The U.S. Justice Department is expected to launch a wide-ranging investigation this week into the patterns and practices of the Chicago Police Department. The Washington Post first reported the development earlier today.

The federal probe of the CPD will be similar to recent probes of police departments in Baltimore and Ferguson, Missouri. And the Chicago probe, like those in the other cities, is being prompted by a case in which a white Chicago police officer shot an unarmed black teenager — 16 times in the latest case.

Bot the CPD and Mayor Rahm Emanuel have faced harsh criticism iover their handling of the October, 2014, death of 17-year-old Laquan McDonald. White officer Jason Van Dyke was charged with first-degree murder more than a year after the killing and just one day before the release of police dashboard camera video showing the officer firing 16 shots at the black teenager, according to The Associated Press.

Since then, Emanuel forced Police Superintendent Garry McCarthy to resign and formed a task force to examine the department in an effort to calm the city and deal with the most serious crisis of his administration.

But pressure on the mayor has not abated. Calls for him to resign — something he’s said he won’t do — have grown louder. More than 200 protesters shouted that he step down during a march this afternoon in downtown Chicago. Protesters counted to 16 during the march, a number that has taken on a symbolic significance since the demonstrations began.

Emanuel initially said a federal civil rights investigation of Chicago police tactics would be “misguided” because the U.S. Attorney’s office in Chicago was already investigating. But Emanuel later backed down and said he’d welcome the Justice Department’s help in “restoring” trust in the department.

Hillary Clinton and Illinois Attorney General Lisa Madigan also have called for a federal investigation.

AP reported on Friday that Chicago released hundreds of pages that show police officers initially reported a very different version of the encounter with McDonald than the video shows. That further angered activists and protesters, who already believed the city covered up what really happened to McDonald.

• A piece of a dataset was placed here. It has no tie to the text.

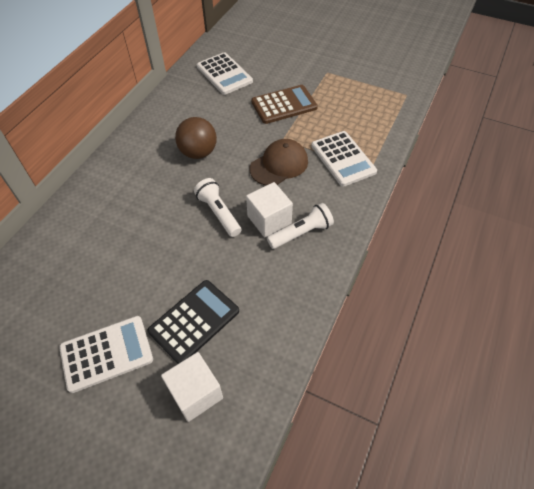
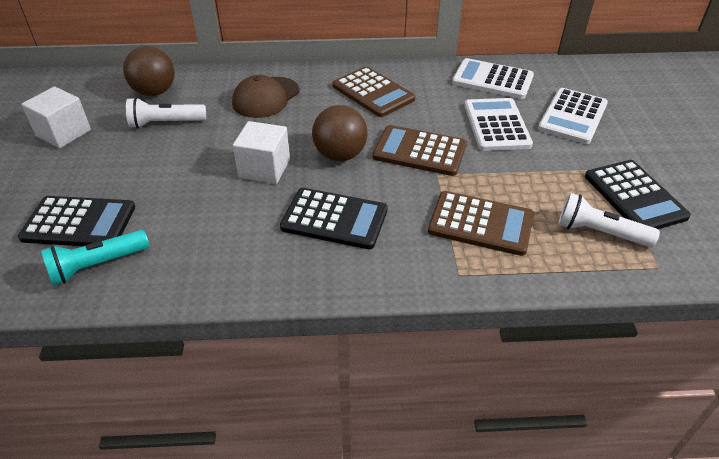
black calculator: 1 -> 3
brown ball: 1 -> 2
brown calculator: 1 -> 3
turquoise flashlight: 0 -> 1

The Justice Department in the last six years has opened more than 20 investigations of police departments. In March, the department released a scathing report of the Ferguson police force that found pervasive civil rights abuses, and in May, it reached a settlement with Cleveland police that called for sweeping improvements — including to that department’s use of force policies. It opened an investigation of Baltimore police in May after demonstrations there turned violent in response to the death of a black man in police custody.

Civil right leader Rev. Jesse Jackson said he hoped that the investigation would focus not only on the police department, but on Emanuel’s office and the Cook County State’s Attorney’s office that he and others have criticized for taking so long to bring charges against Van Dyke.

Chicago has a sordid history of police brutality and abuse. In a lawsuit filed against the city in October, three men said they were subjected to “unconstitutionally coercive and torturous tactics” at the CPD’s notorious Homan Square facility on the city’s West Side. A series of articles about Homan Square published by The Guardian, a U.K. newspaper, shocked the world.

The Guardian described the facility as a “secretive warehouse” that is “the domestic equivalent of a CIA black site.”

The savage culture of sadism at Cook County Jail has been described in numerous lawsuits and investigative reports.